Leveraging the Unified Incident Framework provides the following benefits:
- Consistent Incident Management: Ensures a uniform approach to incident handling.
- Faster troubleshooting: Centralized visibility and detailed information facilitate quicker identification and resolution of issues.
- Informed Decision-Making: Comprehensive context enables a better understanding of the impact and root cause of incidents.
- Improved Operational Efficiency: Streamlined processes and reduced incident fatigue enhance overall operational effectiveness.
This comprehensive design helps you maintain optimal health and security across your
infrastructure, reducing the overhead and inefficiencies associated with managing
disparate alerting systems.
Unifying SASE and NGFW Visibility with the NetSec Health Dashboard
|
October 10, 2025
Supported for:
|
The NetSec Health Dashboard provides a
comprehensive view of your organization's network security health across all user
devices, branch sites and AI-Powered ADEM monitored applications. Previously,
NGFW users lacked a unified way to understand the end-to-end health of users and
applications across their organization. This dashboard enhances the existing SASE
health dashboard by integrating the health and experience scores from both your
Next-Generation Firewall (NGFW) deployments and your Prisma Access (PA) environment
into a single pane of glass. Currently, the dashboard shows unified digital
experience insights from NGFW deployments for user devices only.

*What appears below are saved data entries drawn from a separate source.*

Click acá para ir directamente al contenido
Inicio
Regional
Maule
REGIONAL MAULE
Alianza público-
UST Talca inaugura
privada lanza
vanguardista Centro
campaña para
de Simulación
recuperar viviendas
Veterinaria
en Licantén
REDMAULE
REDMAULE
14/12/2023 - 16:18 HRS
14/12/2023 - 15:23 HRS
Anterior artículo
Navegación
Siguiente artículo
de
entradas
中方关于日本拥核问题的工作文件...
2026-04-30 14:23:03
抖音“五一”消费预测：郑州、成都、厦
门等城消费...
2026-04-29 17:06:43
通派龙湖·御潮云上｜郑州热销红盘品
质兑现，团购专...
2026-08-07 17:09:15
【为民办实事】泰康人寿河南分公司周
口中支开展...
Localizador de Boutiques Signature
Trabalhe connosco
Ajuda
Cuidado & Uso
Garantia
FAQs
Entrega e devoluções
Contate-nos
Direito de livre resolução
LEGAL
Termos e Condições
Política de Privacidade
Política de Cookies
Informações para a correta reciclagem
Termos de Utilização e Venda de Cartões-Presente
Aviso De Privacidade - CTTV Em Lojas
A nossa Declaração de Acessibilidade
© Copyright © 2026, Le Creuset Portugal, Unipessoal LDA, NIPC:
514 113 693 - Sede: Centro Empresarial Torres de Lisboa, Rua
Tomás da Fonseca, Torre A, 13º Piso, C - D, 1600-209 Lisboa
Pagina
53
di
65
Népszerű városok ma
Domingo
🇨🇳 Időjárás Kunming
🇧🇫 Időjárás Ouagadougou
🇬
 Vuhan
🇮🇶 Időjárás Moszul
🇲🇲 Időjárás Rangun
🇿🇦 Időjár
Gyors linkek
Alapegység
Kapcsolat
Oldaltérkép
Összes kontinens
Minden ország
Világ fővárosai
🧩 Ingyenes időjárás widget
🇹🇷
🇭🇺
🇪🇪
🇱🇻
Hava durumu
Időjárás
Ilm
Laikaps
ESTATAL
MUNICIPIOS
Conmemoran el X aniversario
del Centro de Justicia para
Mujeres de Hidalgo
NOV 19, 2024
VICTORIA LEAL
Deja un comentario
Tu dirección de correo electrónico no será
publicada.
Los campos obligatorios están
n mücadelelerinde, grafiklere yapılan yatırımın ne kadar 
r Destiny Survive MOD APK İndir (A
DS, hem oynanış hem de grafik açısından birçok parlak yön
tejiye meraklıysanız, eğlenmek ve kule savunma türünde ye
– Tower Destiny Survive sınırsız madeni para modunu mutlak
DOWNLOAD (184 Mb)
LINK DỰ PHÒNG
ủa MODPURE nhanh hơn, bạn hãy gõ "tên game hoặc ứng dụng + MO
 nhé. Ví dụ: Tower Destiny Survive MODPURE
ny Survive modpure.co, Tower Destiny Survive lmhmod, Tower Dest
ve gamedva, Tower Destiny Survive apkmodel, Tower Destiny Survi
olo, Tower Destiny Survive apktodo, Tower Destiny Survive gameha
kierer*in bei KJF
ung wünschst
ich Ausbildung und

The interactive view in the dashboard shows the experience scores to
highlight the status of user devices, sites, and applications in your organization
as Good, Fair, and Poor. You can further drill down to analyze user-specific
details, users’ browsing experience, network segments causing degradation, and open
device incidents. For sites, you can review Prisma SD-WAN and third-party
connectivity data and any related open incidents. For monitored applications, the
dashboard shows application availability and critical end-to-end performance
metrics.
GlobalProtect: Two Factor Authentication Using OTPs
|
October 27, 2025
Supported for:
|
Secure your remote access environment against credential theft by implementing robust
two-factor authentication (2FA) using One-Time
Passwords (OTPs). This essential security feature requires users
requesting access to enter a unique OTP token sent from the authentication service
to their RSA device. Implement this 2FA mechanism across your GlobalProtect® portals
and gateways to ensure comprehensive protection
By default, the app reuses the same credentials used to log in to the portal and
gateway. In the case of OTP authentication, this behavior causes the authentication
to initially fail on the gateway. The resulting delay in prompting the user for a
login often leads to the time-sensitive OTP expiring before it can be entered. To
prevent this, you must configure the portals and gateways that prompt for the OTP
instead of using the same credentials on a per-app configuration basis.